=== SET TASK ===
Reproduce the naming lines for every row below word for word, from kingdom through the last name listed.
<<<<
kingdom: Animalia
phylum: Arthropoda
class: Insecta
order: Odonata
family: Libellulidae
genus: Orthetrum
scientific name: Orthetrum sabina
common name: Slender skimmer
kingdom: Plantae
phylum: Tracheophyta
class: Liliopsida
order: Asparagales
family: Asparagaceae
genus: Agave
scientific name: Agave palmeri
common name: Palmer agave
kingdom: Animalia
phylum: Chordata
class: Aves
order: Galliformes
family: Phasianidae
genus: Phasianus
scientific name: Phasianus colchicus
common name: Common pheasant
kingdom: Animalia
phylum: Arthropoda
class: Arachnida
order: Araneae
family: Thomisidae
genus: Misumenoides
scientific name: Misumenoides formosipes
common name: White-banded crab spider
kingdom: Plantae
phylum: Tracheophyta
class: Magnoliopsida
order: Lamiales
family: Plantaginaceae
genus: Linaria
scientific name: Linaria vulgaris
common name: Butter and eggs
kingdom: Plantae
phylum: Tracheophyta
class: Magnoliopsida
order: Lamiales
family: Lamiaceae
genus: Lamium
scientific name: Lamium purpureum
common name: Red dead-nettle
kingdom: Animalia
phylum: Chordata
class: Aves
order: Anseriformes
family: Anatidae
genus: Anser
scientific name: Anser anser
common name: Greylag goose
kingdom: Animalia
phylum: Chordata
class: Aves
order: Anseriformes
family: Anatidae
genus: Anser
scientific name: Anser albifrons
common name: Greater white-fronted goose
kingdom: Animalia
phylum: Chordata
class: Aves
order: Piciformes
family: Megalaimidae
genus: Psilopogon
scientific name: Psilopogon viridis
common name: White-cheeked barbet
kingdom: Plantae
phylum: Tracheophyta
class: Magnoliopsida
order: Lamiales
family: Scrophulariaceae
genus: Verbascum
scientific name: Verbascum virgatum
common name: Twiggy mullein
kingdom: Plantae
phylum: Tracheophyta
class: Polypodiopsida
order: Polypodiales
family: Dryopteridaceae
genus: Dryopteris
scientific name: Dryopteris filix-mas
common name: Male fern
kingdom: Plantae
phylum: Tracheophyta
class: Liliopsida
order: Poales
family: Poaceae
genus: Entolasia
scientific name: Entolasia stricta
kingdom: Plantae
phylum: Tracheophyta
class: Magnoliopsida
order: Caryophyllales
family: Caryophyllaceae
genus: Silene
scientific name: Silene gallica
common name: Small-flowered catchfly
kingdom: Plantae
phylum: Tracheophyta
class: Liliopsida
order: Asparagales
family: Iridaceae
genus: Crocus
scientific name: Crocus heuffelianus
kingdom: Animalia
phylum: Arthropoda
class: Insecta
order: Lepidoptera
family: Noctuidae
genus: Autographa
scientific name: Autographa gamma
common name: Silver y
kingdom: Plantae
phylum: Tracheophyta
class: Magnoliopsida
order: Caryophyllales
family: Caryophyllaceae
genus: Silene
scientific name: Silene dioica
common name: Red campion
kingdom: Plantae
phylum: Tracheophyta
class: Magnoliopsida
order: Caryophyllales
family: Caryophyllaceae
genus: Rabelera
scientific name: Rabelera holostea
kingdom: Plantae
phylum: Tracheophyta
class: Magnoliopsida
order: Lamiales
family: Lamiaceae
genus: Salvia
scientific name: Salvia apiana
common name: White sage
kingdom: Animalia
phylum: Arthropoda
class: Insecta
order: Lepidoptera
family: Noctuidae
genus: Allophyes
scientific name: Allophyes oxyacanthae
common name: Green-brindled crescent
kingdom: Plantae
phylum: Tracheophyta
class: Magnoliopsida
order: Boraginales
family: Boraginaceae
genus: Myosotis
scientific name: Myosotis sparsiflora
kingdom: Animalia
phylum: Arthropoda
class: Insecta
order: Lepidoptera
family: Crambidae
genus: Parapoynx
>>>>
=== ANSWER TO THE PROBLEM ===
kingdom: Animalia
phylum: Arthropoda
class: Insecta
order: Odonata
family: Libellulidae
genus: Orthetrum
scientific name: Orthetrum sabina
common name: Slender skimmer
kingdom: Plantae
phylum: Tracheophyta
class: Liliopsida
order: Asparagales
family: Asparagaceae
genus: Agave
scientific name: Agave palmeri
common name: Palmer agave
kingdom: Animalia
phylum: Chordata
class: Aves
order: Galliformes
family: Phasianidae
genus: Phasianus
scientific name: Phasianus colchicus
common name: Common pheasant
kingdom: Animalia
phylum: Arthropoda
class: Arachnida
order: Araneae
family: Thomisidae
genus: Misumenoides
scientific name: Misumenoides formosipes
common name: White-banded crab spider
kingdom: Plantae
phylum: Tracheophyta
class: Magnoliopsida
order: Lamiales
family: Plantaginaceae
genus: Linaria
scientific name: Linaria vulgaris
common name: Butter and eggs
kingdom: Plantae
phylum: Tracheophyta
class: Magnoliopsida
order: Lamiales
family: Lamiaceae
genus: Lamium
scientific name: Lamium purpureum
common name: Red dead-nettle
kingdom: Animalia
phylum: Chordata
class: Aves
order: Anseriformes
family: Anatidae
genus: Anser
scientific name: Anser anser
common name: Greylag goose
kingdom: Animalia
phylum: Chordata
class: Aves
order: Anseriformes
family: Anatidae
genus: Anser
scientific name: Anser albifrons
common name: Greater white-fronted goose
kingdom: Animalia
phylum: Chordata
class: Aves
order: Piciformes
family: Megalaimidae
genus: Psilopogon
scientific name: Psilopogon viridis
common name: White-cheeked barbet
kingdom: Plantae
phylum: Tracheophyta
class: Magnoliopsida
order: Lamiales
family: Scrophulariaceae
genus: Verbascum
scientific name: Verbascum virgatum
common name: Twiggy mullein
kingdom: Plantae
phylum: Tracheophyta
class: Polypodiopsida
order: Polypodiales
family: Dryopteridaceae
genus: Dryopteris
scientific name: Dryopteris filix-mas
common name: Male fern
kingdom: Plantae
phylum: Tracheophyta
class: Liliopsida
order: Poales
family: Poaceae
genus: Entolasia
scientific name: Entolasia stricta
kingdom: Plantae
phylum: Tracheophyta
class: Magnoliopsida
order: Caryophyllales
family: Caryophyllaceae
genus: Silene
scientific name: Silene gallica
common name: Small-flowered catchfly
kingdom: Plantae
phylum: Tracheophyta
class: Liliopsida
order: Asparagales
family: Iridaceae
genus: Crocus
scientific name: Crocus heuffelianus
kingdom: Animalia
phylum: Arthropoda
class: Insecta
order: Lepidoptera
family: Noctuidae
genus: Autographa
scientific name: Autographa gamma
common name: Silver y
kingdom: Plantae
phylum: Tracheophyta
class: Magnoliopsida
order: Caryophyllales
family: Caryophyllaceae
genus: Silene
scientific name: Silene dioica
common name: Red campion
kingdom: Plantae
phylum: Tracheophyta
class: Magnoliopsida
order: Caryophyllales
family: Caryophyllaceae
genus: Rabelera
scientific name: Rabelera holostea
kingdom: Plantae
phylum: Tracheophyta
class: Magnoliopsida
order: Lamiales
family: Lamiaceae
genus: Salvia
scientific name: Salvia apiana
common name: White sage
kingdom: Animalia
phylum: Arthropoda
class: Insecta
order: Lepidoptera
family: Noctuidae
genus: Allophyes
scientific name: Allophyes oxyacanthae
common name: Green-brindled crescent
kingdom: Plantae
phylum: Tracheophyta
class: Magnoliopsida
order: Boraginales
family: Boraginaceae
genus: Myosotis
scientific name: Myosotis sparsiflora
kingdom: Animalia
phylum: Arthropoda
class: Insecta
order: Lepidoptera
family: Crambidae
genus: Parapoynx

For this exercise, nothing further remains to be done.